Poi però le tensioni nella maggioranza, il timore di una terza ondata e la pressione di Cts, Pd e parte delle Regioni ha di nuovo stravolto tutto. Le famiglie italiane si sono dunque svegliate in queste vigilia dell’Epifania senza sapere ancora quando e come i propri figli potranno tornare a scuola giovedì prossimo: proviamo dunque a fare un po’ di ordine con le ‘nostre’ FAQ per provare a rispondere ai tanti quesiti posti in queste ore, giustamente, dalla popolazione attonita davanti all’ennesimo rinvio. In primis, nella notte il Governo ha varato un nuovo Decreto legge anti-Covid che avrà valenza 7-15 gennaio: nel testo approvato dal Consiglio dei Ministri si interviene, tra gli altri punti, sull’organizzazione dell’attività didattica nelle istituzioni scolastiche secondarie di secondo grado (superiori) con «la previsione della ripresa dell’attività in presenza, per il 50 per cento degli studenti, a partire dal prossimo 11 gennaio». Il che significa che si attendono i nuovi dati del monitoraggio Cts-Cabina di Regia in arrivo venerdì 8 gennaio per capire quali Regioni da lunedì saranno gialle, arancioni o rosse e in base a quello si capirà per chi il rientro avverrà in Dad e per chi in presenza al 50%.
QUANDO E COME RIAPRE LA SCUOLA ITALIANA
La lite tra Pd-Italia Viva-M5s è proseguita fino a notte tarda, con le ministre renziane Bellanova e Bonetti che aumentano lo stato di crisi interna al Governo ribadendo «Il rinvio è segno di un caos inaccettabile. Non si doveva arrivare a questo punto quando lo abbiamo detto da mesi che le scuole avrebbero riaperto a gennaio». Il M5s se la prende con la Ministra De Micheli, attaccando «L’organizzazione dei trasporti è stata totalmente assente». Alla fine la mediazione-tregua cade sull’11 gennaio, ma nei prossimi giorni si attendono nuovi confronti accesi per capire cosa davvero potrà riaprire in presenza sul territorio italiano. Chi dunque riaprirà il 7 gennaio? Si tratta della scuola d’infanzia, primaria e secondaria di primo grado (le medie) che avranno il rientro in presenza da giovedì, eccetto la Campania che ha approvato un calendario tutto proprio («11 gennaio materne e le prime due classi delle elementari, il 18 l’intera scuola primaria mentre il 25 torneranno in classe, sempre che le condizioni della curva epidemiologica lo consentano, le secondarie di primo e secondo grado», sottolinea il Corriere della Sera).

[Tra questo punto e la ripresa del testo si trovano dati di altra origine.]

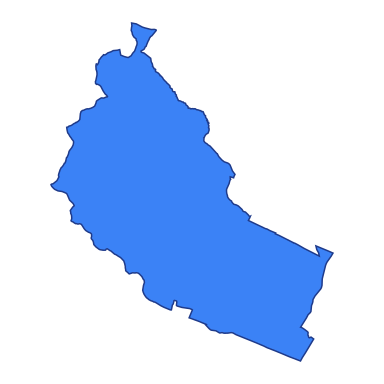 the district of Valea Crisului, Covasna, Romania
{"feature_id": "2599482B16839946437883", "entity_name": "Valea Crisului", "entity_type": "district", "adm_level": 2, "iso_a3": "ROU", "parent_name": "Romania", "parent_adm1": "Covasna", "projection": "albers", "projection_center": [25.761, 45.953], "detail": "fine", "context": "isolated", "style": "filled", "palette": "blue", "viewbox_px": 384, "rotation_deg": 0, "n_neighbors": 0, "source": "geoboundaries", "source_scale": "gbopen_adm2", "svg_char_len": 5846}
<svg xmlns="http://www.w3.org/2000/svg" viewBox="0 0 384 384"><path d="M302.4,357.5L305.6,352.5L313.7,339.0L311.1,337.1L310.6,337.2L309.6,337.8L308.8,337.5L308.5,336.8L308.4,335.8L308.1,335.5L307.9,334.9L308.1,332.5L307.8,332.0L306.9,331.2L304.4,329.3L301.5,327.4L300.6,327.2L306.4,318.0L308.1,314.7L310.1,312.8L310.9,311.6L311.0,310.9L311.5,305.6L312.6,302.8L312.9,301.3L313.0,299.6L315.0,296.0L320.7,289.0L321.4,287.7L322.0,285.4L322.2,279.6L322.4,278.2L325.6,265.3L326.4,263.3L327.2,261.8L331.1,256.3L333.0,253.1L329.0,251.3L315.9,245.9L316.7,249.3L317.2,250.4L318.6,252.8L319.3,256.1L304.3,248.5L297.7,244.7L294.6,243.1L293.4,242.9L293.3,242.6L292.6,242.3L279.0,235.4L275.3,233.8L275.7,233.0L270.1,230.7L267.0,229.0L265.4,228.6L248.4,220.5L249.7,217.9L250.4,216.2L250.0,216.4L249.2,216.1L248.2,214.8L245.5,212.1L243.2,211.4L242.0,209.4L238.4,206.0L236.5,205.0L233.7,204.2L232.0,202.3L231.5,201.0L230.3,200.3L228.7,198.7L227.8,197.3L227.5,196.5L227.4,195.4L227.0,194.4L226.7,193.1L226.5,190.9L226.6,189.2L229.1,183.6L229.9,180.4L230.7,179.2L230.2,178.7L230.2,176.8L233.6,177.8L234.0,176.4L235.0,174.4L232.5,171.0L230.1,165.1L229.2,164.0L227.9,163.1L224.2,161.8L221.9,160.0L218.7,156.5L217.3,153.7L216.9,153.6L210.1,146.1L208.1,144.9L206.9,143.7L205.4,142.9L204.8,142.3L203.8,140.8L204.0,138.3L203.8,137.8L204.2,137.5L204.8,136.3L205.0,135.7L206.2,134.2L208.1,133.1L209.0,130.5L209.1,129.9L209.0,128.2L208.6,128.0L208.5,127.6L208.9,125.7L208.4,124.7L208.2,123.7L208.9,123.3L208.9,123.1L208.7,122.9L208.1,123.0L208.0,122.7L208.3,122.2L207.5,121.9L207.4,121.2L207.6,120.8L206.8,120.5L206.7,120.3L207.2,119.5L205.6,117.4L205.5,116.5L205.6,115.9L204.4,114.8L203.3,112.1L203.1,111.7L202.5,111.5L202.1,111.6L201.4,111.5L200.8,110.6L199.7,110.6L198.9,110.1L196.4,109.6L195.5,108.9L194.8,108.7L193.8,108.9L193.0,108.6L190.8,108.8L190.2,108.6L189.8,108.1L188.3,108.2L188.1,108.0L188.1,106.8L187.2,105.7L186.0,104.9L185.5,103.3L184.8,103.0L183.9,102.9L183.2,102.0L182.4,102.0L180.4,101.0L178.5,100.6L178.3,100.4L178.1,100.1L178.1,99.7L177.4,98.4L177.0,97.1L176.2,96.3L176.4,95.5L176.4,95.0L175.3,93.9L175.1,92.8L174.8,91.8L173.3,91.7L172.9,91.5L172.5,90.8L172.3,89.7L171.9,88.7L170.7,88.2L169.9,87.3L169.8,86.9L170.1,86.3L169.8,85.7L168.1,84.0L166.9,83.1L166.6,82.4L165.4,81.4L164.4,80.2L163.6,79.6L162.5,77.6L160.9,75.9L160.0,75.6L160.1,75.2L159.9,74.8L158.2,73.0L155.6,71.6L155.3,70.7L155.7,69.9L155.6,69.5L155.4,69.2L154.0,68.7L153.6,67.5L152.6,66.5L152.8,66.3L152.3,63.9L151.2,61.7L150.7,58.3L144.0,53.0L141.8,52.4L141.2,52.0L141.0,51.4L141.1,50.9L143.4,49.7L144.1,49.2L144.8,47.9L145.0,47.2L146.2,46.2L146.6,44.8L148.1,41.2L148.9,39.8L149.8,37.6L150.2,37.3L150.6,36.5L151.6,36.0L152.2,35.4L156.2,30.5L156.0,29.8L154.4,29.4L151.2,29.5L144.9,27.9L142.4,27.1L136.3,23.9L131.6,23.0L131.9,25.9L131.6,27.0L131.2,30.4L132.1,32.5L132.4,34.4L133.3,36.1L134.1,37.3L136.1,38.8L136.2,40.2L137.0,41.6L137.1,43.8L136.7,45.5L136.2,46.4L135.9,47.6L134.6,51.1L132.7,53.2L131.2,55.7L128.3,57.5L127.0,57.3L124.1,56.5L120.7,55.1L119.7,49.6L117.5,50.2L113.2,50.6L111.2,51.7L107.8,52.9L106.2,54.2L105.1,54.8L104.5,54.9L103.5,54.7L103.2,55.3L101.4,57.0L99.7,59.3L99.2,59.8L99.0,60.0L99.0,61.1L98.6,62.6L97.9,63.9L97.4,64.7L96.3,63.9L96.2,64.0L95.9,66.0L96.1,69.6L96.5,70.5L96.9,72.0L97.0,73.6L97.0,75.0L95.8,80.7L95.4,81.6L95.5,82.4L95.5,83.2L96.1,83.8L96.2,84.2L96.5,84.4L97.3,84.2L98.5,84.7L99.8,85.4L100.8,86.4L103.3,91.2L105.3,94.2L106.6,95.2L107.5,96.6L107.4,96.8L106.0,97.1L103.7,98.1L101.6,97.9L101.1,98.0L97.4,100.3L96.4,101.2L96.0,103.0L94.7,106.1L93.1,107.2L91.0,108.2L88.5,108.9L87.2,108.8L85.5,109.3L83.7,110.2L82.3,110.5L80.9,111.8L80.9,112.2L80.4,113.5L79.8,119.5L79.1,120.4L78.1,121.4L76.8,122.1L76.6,122.5L75.7,122.5L74.8,123.3L73.9,123.6L71.4,125.4L68.8,126.2L68.4,126.8L66.7,127.3L67.1,130.2L67.6,132.4L67.8,133.0L68.7,134.1L69.7,136.0L71.2,138.0L71.7,138.9L73.4,141.0L73.6,142.2L73.4,143.7L73.1,145.1L71.8,147.6L69.7,150.3L69.5,150.9L69.1,151.2L68.4,154.2L67.1,157.2L66.6,157.5L66.4,158.0L65.8,160.9L65.5,161.5L65.6,161.8L65.4,162.2L64.9,163.1L64.3,163.3L63.8,164.5L62.4,166.6L61.1,167.8L60.8,168.5L60.1,169.8L58.6,174.4L58.5,175.9L58.7,176.1L58.9,176.9L57.3,180.0L56.8,180.8L53.0,183.8L51.8,184.0L51.0,184.5L51.3,185.5L51.8,186.4L53.6,188.4L54.8,189.4L58.0,190.9L62.1,191.5L65.7,193.0L66.7,193.6L67.5,195.1L69.6,200.1L73.1,203.5L74.2,205.6L74.1,205.9L73.1,206.7L72.5,207.4L70.3,210.5L70.4,211.2L70.7,211.9L70.7,213.3L71.5,215.2L71.7,217.2L71.7,218.9L71.0,220.8L72.0,221.6L72.8,221.8L74.4,223.0L75.7,223.7L76.3,223.6L78.0,224.1L79.6,223.7L80.9,224.1L81.5,224.5L84.3,228.9L85.7,230.5L88.4,232.2L90.3,232.9L91.3,233.7L91.5,234.2L91.6,235.4L91.6,236.5L91.2,237.8L91.3,238.7L92.8,240.5L93.4,242.1L93.8,244.4L94.0,244.8L96.0,247.0L99.1,249.3L100.0,249.7L103.1,250.2L105.2,250.2L105.6,250.1L106.0,249.3L106.7,248.9L107.3,248.8L110.0,250.6L110.8,250.9L114.5,254.1L116.2,254.8L118.1,256.1L120.5,257.5L123.8,260.9L124.7,263.7L125.3,266.4L125.3,267.9L125.6,269.2L125.7,270.6L126.1,271.2L127.9,272.6L128.7,273.6L129.4,273.9L132.5,272.8L135.2,273.0L136.1,272.7L137.9,273.0L139.3,273.9L141.9,276.6L143.4,279.5L144.0,280.0L144.2,280.4L144.4,282.6L143.5,285.3L142.7,290.2L143.2,292.1L144.1,294.3L145.6,296.6L146.7,297.9L147.8,298.6L148.5,299.4L150.8,300.7L152.7,301.3L153.8,302.0L154.8,302.1L155.8,302.6L161.0,305.8L164.0,307.3L170.3,309.9L171.4,309.9L172.4,305.0L173.2,304.0L173.4,303.4L174.0,300.6L174.4,300.4L176.3,300.9L176.6,301.1L176.8,302.1L176.4,305.3L176.6,305.6L177.1,306.0L181.8,307.4L189.8,308.6L191.9,309.5L192.4,309.9L189.1,317.8L198.2,321.1L206.2,324.4L205.6,324.8L209.0,328.5L210.5,329.8L211.5,330.2L215.9,330.8L219.3,332.8L219.9,333.0L222.0,332.6L224.1,333.2L227.9,333.1L231.3,332.6L232.9,332.9L236.1,334.7L251.5,340.9L263.7,346.0L267.1,347.7L275.6,351.0L289.5,356.8L300.5,361.0L302.4,357.5Z" fill="#3b82f6" stroke="#1e3a8a" stroke-width="1.5"/></svg>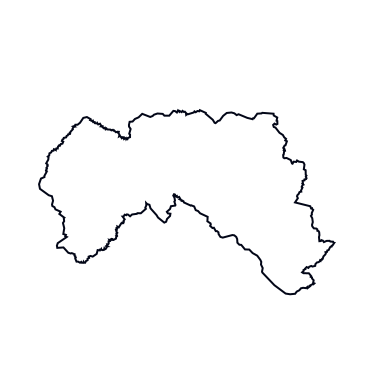 the district of Sanam Chai Khet, Chachoengsao, Thailand, rotated 14°
{"feature_id": "78962969B69796195925566", "entity_name": "Sanam Chai Khet", "entity_type": "district", "adm_level": 2, "iso_a3": "THA", "parent_name": "Thailand", "parent_adm1": "Chachoengsao", "projection": "albers", "projection_center": [101.646, 13.611], "detail": "fine", "context": "isolated", "style": "outline", "palette": "ink", "viewbox_px": 384, "rotation_deg": 14, "n_neighbors": 0, "source": "geoboundaries", "source_scale": "gbopen_adm2", "svg_char_len": 6030}
<svg xmlns="http://www.w3.org/2000/svg" viewBox="0 0 384 384"><g transform="rotate(14 192 192)"><path d="M211.1,105.3L206.6,106.9L203.8,110.6L201.6,115.9L200.1,116.7L198.2,119.5L197.2,119.4L194.7,116.9L186.4,112.8L186.3,111.9L179.8,110.7L179.6,111.9L177.7,112.1L176.3,113.7L174.9,113.2L174.5,114.4L169.2,117.6L168.6,117.4L167.7,118.6L167.0,116.7L165.6,115.8L164.8,116.3L163.2,115.6L162.6,117.0L160.5,116.4L160.3,117.2L158.7,116.2L158.1,118.5L156.0,117.6L154.3,117.8L151.5,123.4L146.7,124.6L144.7,123.3L139.5,124.2L136.4,126.2L135.4,127.8L133.3,129.3L124.8,128.2L122.1,132.5L119.0,134.9L117.3,138.0L114.5,139.0L114.6,142.2L115.1,143.8L117.2,145.7L117.0,150.7L118.0,151.3L118.6,153.8L116.8,155.0L116.6,156.3L115.5,155.9L115.3,156.5L114.8,155.6L113.3,157.0L112.7,155.4L111.5,155.6L111.5,156.2L110.4,155.9L110.4,156.4L108.5,154.9L107.8,155.6L107.8,154.0L106.4,152.7L106.4,151.6L105.6,152.0L105.3,151.5L103.7,152.4L101.2,150.9L101.0,151.4L99.6,151.0L98.8,151.7L97.7,151.2L94.6,151.8L93.6,151.0L92.9,152.0L92.0,150.7L91.1,151.5L89.6,150.8L89.5,150.1L88.1,150.3L88.5,149.8L88.0,149.8L86.2,148.0L84.6,149.1L83.4,148.0L83.3,148.5L81.2,148.7L80.7,147.7L79.5,148.1L78.9,147.2L78.7,147.7L77.9,147.0L77.1,147.3L76.3,146.4L75.8,146.6L75.9,145.8L71.9,144.7L68.6,146.4L66.6,151.9L64.7,154.4L62.5,155.0L62.5,156.0L61.0,157.0L62.1,157.2L61.3,157.6L60.8,159.5L61.2,160.0L59.5,163.0L59.6,164.7L59.0,164.6L59.0,165.5L57.9,166.0L57.8,167.1L56.8,167.9L56.7,169.4L54.5,170.5L54.5,171.5L53.6,172.5L53.4,174.0L54.9,174.3L54.6,176.4L53.1,177.2L52.6,179.1L51.8,178.8L51.0,180.4L51.2,182.3L49.9,182.5L49.8,183.5L49.0,183.7L49.3,184.2L47.7,183.9L47.6,185.4L46.1,186.0L45.8,187.6L44.3,189.0L44.6,191.0L43.5,192.6L44.4,193.0L44.7,195.4L43.6,199.5L45.2,200.3L45.1,201.2L45.7,201.6L44.9,203.9L45.6,204.4L45.1,206.2L45.9,206.8L45.5,207.1L46.0,207.8L44.9,212.0L45.2,213.2L42.2,215.5L41.7,221.4L43.7,225.7L53.8,229.8L57.1,230.0L59.3,234.1L59.2,238.0L59.9,239.4L62.2,240.0L63.7,241.9L69.3,242.9L68.6,245.4L74.3,247.8L73.9,248.3L75.0,251.3L74.3,253.3L76.8,258.0L77.3,263.9L80.0,264.1L79.7,265.5L81.4,265.9L74.1,274.1L73.9,276.8L74.8,278.8L80.7,276.9L86.7,280.9L89.2,281.0L90.1,280.4L93.2,280.8L93.3,282.1L94.4,282.6L94.3,283.3L95.1,283.8L94.8,284.8L96.8,287.5L98.2,287.1L100.5,287.7L101.4,286.6L102.1,287.3L103.6,287.0L103.7,286.1L104.2,286.7L105.4,286.5L105.8,284.7L107.2,283.4L106.8,282.0L108.1,280.9L107.4,279.7L109.0,278.6L111.3,278.7L114.5,275.1L114.5,271.2L116.6,271.0L116.5,270.3L117.3,270.2L117.7,269.3L118.1,270.0L119.5,270.0L120.6,269.4L120.6,268.0L121.3,268.7L122.0,268.2L122.6,266.5L121.9,265.5L122.8,265.2L122.0,265.0L122.7,264.0L122.3,263.3L123.3,263.0L123.6,262.0L123.0,260.1L124.1,259.5L123.5,258.7L124.5,258.9L125.2,257.9L124.7,257.5L125.4,256.9L125.9,256.9L125.8,257.8L127.3,257.6L129.5,255.6L129.3,253.9L129.7,253.3L129.2,252.9L129.8,252.5L128.7,250.9L129.4,249.7L128.3,248.9L128.2,247.5L127.8,247.8L127.2,246.8L128.0,245.6L127.6,245.1L128.4,244.6L128.0,243.6L129.5,244.0L130.9,239.6L132.5,239.0L131.9,238.4L133.1,237.5L132.6,236.3L133.3,234.8L130.6,232.6L131.5,232.3L132.2,230.3L133.8,230.4L134.2,229.5L135.4,229.4L137.8,230.5L139.3,228.3L143.8,226.5L144.1,225.8L147.5,225.0L151.3,219.5L150.5,218.6L150.9,215.9L150.2,213.8L151.3,214.5L153.8,214.7L155.7,217.9L163.2,223.0L165.2,225.0L172.5,228.4L174.1,227.1L174.3,224.2L176.5,220.6L176.3,218.3L173.8,218.6L172.4,217.3L174.8,213.8L175.0,210.9L179.0,209.2L179.1,208.6L177.2,205.6L177.6,204.6L176.4,201.8L174.7,200.0L175.1,198.5L176.1,198.6L177.2,200.0L178.2,199.5L178.4,200.4L179.6,200.7L180.7,199.9L182.4,201.6L181.9,202.1L184.4,202.6L184.3,203.1L185.9,203.0L186.7,204.1L194.1,205.5L194.4,205.1L197.6,205.5L200.0,208.7L202.5,209.0L205.0,210.7L213.2,212.3L214.0,216.7L217.6,218.0L218.1,219.1L217.8,220.5L220.6,222.0L221.9,221.4L224.5,224.2L225.7,223.9L227.4,224.7L228.0,226.4L230.4,228.7L232.9,228.8L241.6,224.0L243.5,223.8L245.8,224.9L247.2,226.7L248.3,230.2L250.7,231.7L252.6,231.4L257.3,234.9L261.5,234.0L265.6,236.6L270.7,238.0L274.7,241.3L276.1,243.0L276.5,245.7L279.0,248.7L279.2,252.3L279.7,253.1L294.5,262.5L307.4,267.9L311.9,267.5L316.7,265.8L317.7,263.3L319.9,261.4L321.0,259.1L322.9,258.1L325.8,257.7L326.9,256.3L327.4,257.3L329.4,254.8L328.9,254.4L331.5,252.1L332.1,252.2L332.8,251.1L331.5,250.9L331.4,248.2L329.4,246.9L329.1,245.9L327.7,245.6L327.9,244.7L325.1,242.6L319.8,243.8L318.3,243.3L319.4,241.6L319.1,240.7L320.6,239.4L320.3,239.0L321.4,237.1L323.3,237.5L323.8,236.2L325.6,234.9L326.9,235.2L329.4,233.9L329.2,232.1L330.3,230.1L331.7,229.5L332.7,228.4L332.8,227.3L333.5,227.6L333.6,226.6L334.4,226.3L334.4,225.4L335.0,225.2L335.1,222.7L336.5,220.3L336.7,218.9L336.1,218.1L337.5,217.4L337.4,216.0L338.6,215.3L339.4,212.0L340.7,211.1L340.5,210.4L341.3,209.8L342.3,207.0L341.7,207.1L340.9,206.1L338.2,206.6L337.3,206.1L334.4,206.9L332.1,208.7L330.9,207.6L329.2,207.4L328.9,208.4L327.5,208.9L326.1,205.0L326.1,203.1L325.1,200.2L324.2,199.3L323.0,199.3L322.6,197.9L321.5,197.4L319.0,197.8L317.0,196.2L316.4,194.9L316.5,192.0L315.0,188.3L313.2,186.4L313.8,184.9L313.3,183.5L313.9,180.0L312.7,179.4L312.4,178.7L311.5,179.1L310.2,177.2L294.5,177.2L296.2,172.4L294.9,170.7L295.1,169.4L296.0,168.0L296.3,166.1L297.9,165.2L297.4,164.5L298.1,161.0L297.2,160.5L297.6,158.4L298.3,157.9L297.1,157.0L297.5,156.6L296.6,154.5L298.3,153.5L298.1,152.6L299.6,151.8L299.8,150.9L298.7,149.7L299.1,148.4L298.2,147.8L297.0,143.4L295.0,142.9L294.5,138.2L293.5,136.9L292.3,136.2L288.4,136.7L286.3,136.0L285.9,137.6L283.3,138.0L282.7,140.2L282.1,140.1L280.1,137.1L275.5,136.1L273.4,136.9L272.3,136.4L271.5,134.0L271.9,133.5L271.5,129.9L272.3,129.5L272.1,129.0L270.9,129.1L271.0,127.5L269.9,127.1L270.6,124.5L271.4,124.1L271.8,119.8L270.0,119.4L270.4,117.7L268.3,116.7L266.4,114.7L262.6,113.4L257.4,109.3L255.6,109.1L254.5,107.3L255.5,105.7L257.4,106.2L258.4,105.3L257.6,102.5L256.8,102.4L256.7,99.1L252.8,98.0L252.2,96.3L241.0,98.2L240.5,98.9L236.4,100.2L234.3,105.5L233.5,105.6L233.2,106.7L227.7,106.7L218.4,105.3L216.7,106.6L214.1,105.4L211.1,105.3Z" fill="none" stroke="#020617" stroke-width="2"/></g></svg>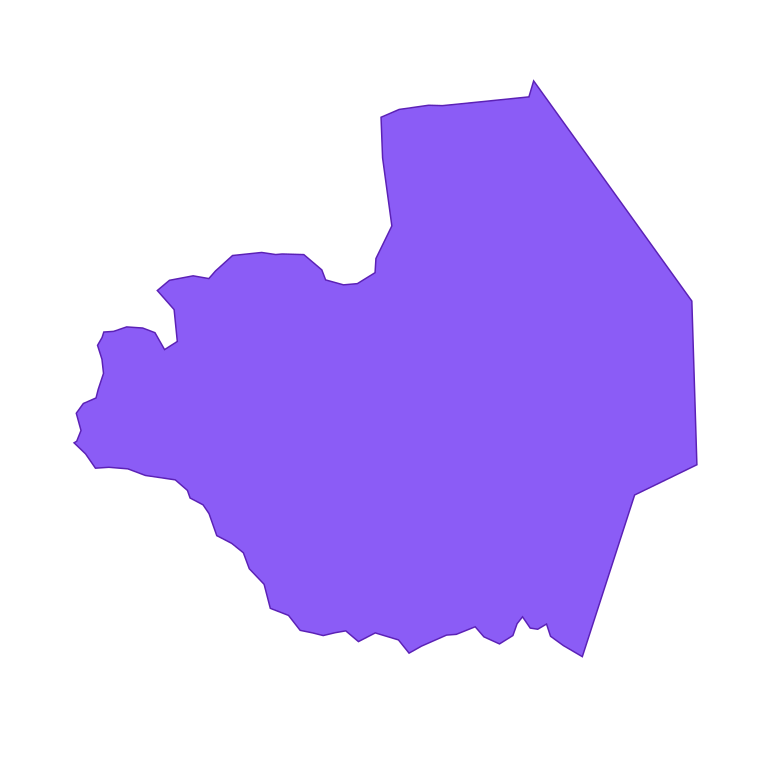 Prastio Kellakiou, Limassol, Cyprus, rotated 265°
{"feature_id": "46923920B33838275162727", "entity_name": "Prastio Kellakiou", "entity_type": "district", "adm_level": 2, "iso_a3": "CYP", "parent_name": "Cyprus", "parent_adm1": "Limassol", "projection": "robinson", "projection_center": [33.132, 34.803], "detail": "fine", "context": "isolated", "style": "filled", "palette": "violet", "viewbox_px": 768, "rotation_deg": 265, "n_neighbors": 0, "source": "geoboundaries", "source_scale": "gbopen_adm2", "svg_char_len": 1240}
<svg xmlns="http://www.w3.org/2000/svg" viewBox="0 0 768 768"><g transform="rotate(265 384 384)"><path d="M352.4,70.1L340.4,80.6L325.3,89.2L325.0,102.7L321.8,121.4L313.7,138.3L306.7,167.7L295.1,178.9L287.3,180.9L279.4,193.2L270.1,198.4L247.5,204.2L238.5,218.4L228.1,229.2L211.7,233.7L194.9,247.1L170.4,251.2L161.8,268.7L145.9,279.0L142.3,291.1L138.7,301.5L140.5,313.6L141.4,324.4L129.6,336.1L136.8,353.6L127.8,376.1L113.7,385.5L119.6,398.5L128.4,424.4L128.3,434.2L134.2,453.7L123.4,461.5L115.0,476.4L122.2,490.5L133.6,495.7L140.0,501.7L128.1,508.4L126.3,515.8L130.7,525.0L118.2,527.9L107.7,540.0L95.1,557.8L251.6,624.0L276.3,688.7L276.9,688.7L439.8,697.9L444.3,695.2L672.9,559.5L657.4,553.4L656.2,466.5L657.8,452.7L656.2,423.0L650.0,404.3L609.4,402.3L540.8,405.6L509.7,386.9L495.7,384.8L486.3,366.2L486.3,352.3L492.8,334.9L503.1,332.0L519.9,315.4L522.4,293.9L522.4,287.4L525.7,273.6L525.2,244.3L511.3,226.0L504.3,218.7L508.4,203.3L506.0,179.3L496.9,166.3L476.4,181.4L444.4,181.8L437.4,168.4L455.1,160.3L460.8,148.5L463.3,132.6L460.0,119.2L460.2,109.4L454.9,107.2L447.5,102.0L433.1,105.2L419.0,105.5L403.5,98.8L395.2,95.9L390.8,82.8L381.7,74.9L364.1,78.1L353.8,72.9L352.4,70.1Z" fill="#8b5cf6" stroke="#5b21b6" stroke-width="1.5"/></g></svg>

Dall’11 in poi si capirà invece per le superiori, con la consapevolezza che – al netto di altre modifiche in extremis – le zone arancioni impongono la Dad al 100%, così come la zona rossa, mentre per la “gialla” si potrà riportare in classe il 50% degli studenti. Ciò che invece è già chiaro è chi non riaprirà sicuramente l’11 gennaio: si tratta delle Regioni Veneto, Marche, Friuli e appunto Campania. Per le ordinanze di Zaia-Ceriscioli-Fedriga il ritorno in presenza al 50% degli studenti delle superiori avverrà il 1 febbraio, mentre per la Sardegna e la Liguria ancora si deve capire se verranno apportate modifiche all’intenzione di riaprire le classi il prossimo 15 gennaio. In tutto questo gran caos, la scienza e la politica è ancora divisa sul fronte centrale e irrisolto dopo 12 mesi di discussioni: la scuola è fonte di contagio? Gli studi scientifici si sovrappongono con tesi e risultati anche opposte, il che di certo non aiuta la politica nella già intricata scelta e gestione di un settore fondamentale per ogni società democratica.